In the grip of this Private Spirit, and prejudice, it no wonder that the letter then ranges over accusations unsupported by the text before them about departing from the Good Friday Agreement or the European Convention on Human Rights: indeed it has been observed that the Bill they have recently rejected supports the Good Friday Agreement against attack from the European Union, but in the grip of fixed prejudice there is no reasoning.
The final observation of the Archbishops’ letter is one which would have Hobbes guffawing at it follow:
“If carefully negotiated terms are not honoured and laws can be “legally” broken, on what foundations does our democracy stand?”

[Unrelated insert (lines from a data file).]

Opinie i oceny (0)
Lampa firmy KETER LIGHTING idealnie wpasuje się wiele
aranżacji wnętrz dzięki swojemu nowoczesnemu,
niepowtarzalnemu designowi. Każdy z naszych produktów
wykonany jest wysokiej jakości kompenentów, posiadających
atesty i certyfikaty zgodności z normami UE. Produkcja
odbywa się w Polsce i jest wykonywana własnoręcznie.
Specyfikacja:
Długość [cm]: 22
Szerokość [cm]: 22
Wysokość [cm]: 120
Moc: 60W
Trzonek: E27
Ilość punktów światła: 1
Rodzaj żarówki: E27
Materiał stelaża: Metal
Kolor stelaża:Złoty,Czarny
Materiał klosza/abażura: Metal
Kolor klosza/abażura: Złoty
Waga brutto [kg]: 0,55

The humblest workman in his parlour knows what democracy is. Democracy entrusts the making and unmaking of laws, and the supervision of government, to elected representatives. That is a plain definition. Its foundation stands on free voting and acceptance of the system. It has nothing whatsoever with international treaties, and those treaties are not law, as I have observed before, nor can they be, as Hobbes observes. A treaty, however solemnly negotiated and signed, is a thing made without the involvement of the House of Commons – it is in effect then a negation of democracy, and if democracy had its hands tied by a treaty signed by the government or its ambassador, then democracy is castrated.
Invoking the name of “democracy” to support a political proposition is a form of idolatry. There may be a moral element to keeping to treaties, as there may be a moral cause for departing from an ill-starred treaty, and there may be a word for it that the bishops can choose – it may be ‘honorificabilitudinitatibus’, but it is not ‘democracy’.

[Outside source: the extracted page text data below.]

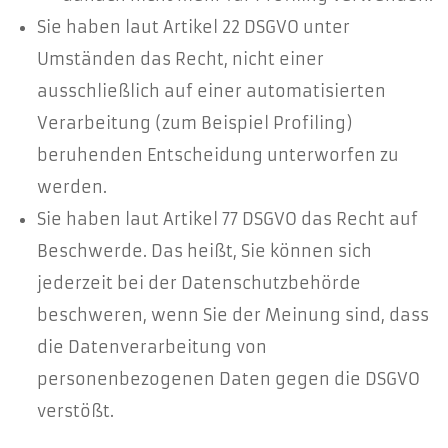
Sie haben laut Artikel 22 DSGVO unter
Umständen das Recht, nicht einer
ausschließlich auf einer automatisierten
Verarbeitung (zum Beispiel Profiling)
beruhenden Entscheidung unterworfen zu
werden.
Sie haben laut Artikel 77 DSGVO das Recht auf
Beschwerde. Das heißt, Sie können sich
jederzeit bei der Datenschutzbehörde
beschweren, wenn Sie der Meinung sind, dass
die Datenverarbeitung von
personenbezogenen Daten gegen die DSGVO
verstößt.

For the errours of Definitions multiply themselves, according as the reckoning proceeds; and lead men into absurdities, which at last they see, but cannot avoyd, without reckoning anew from the beginning; in which lyes the foundation of their errours. … in the right Definition of Names, lyes the first use of Speech; which is the Acquisition of Science: And in wrong, or no Definitions’ lyes the first abuse; from which proceed all false and senslesse Tenets;
Leviathan
To mend this follies amongst senior clergy will not be easy. They are too deep, and re-enforced by the collegiate habits of office. The Archbishop of Canterbury is a profoundly intelligent man, but I venture to say is prey to the same failings as any man, and to write this I am aware of my own failings in that way too.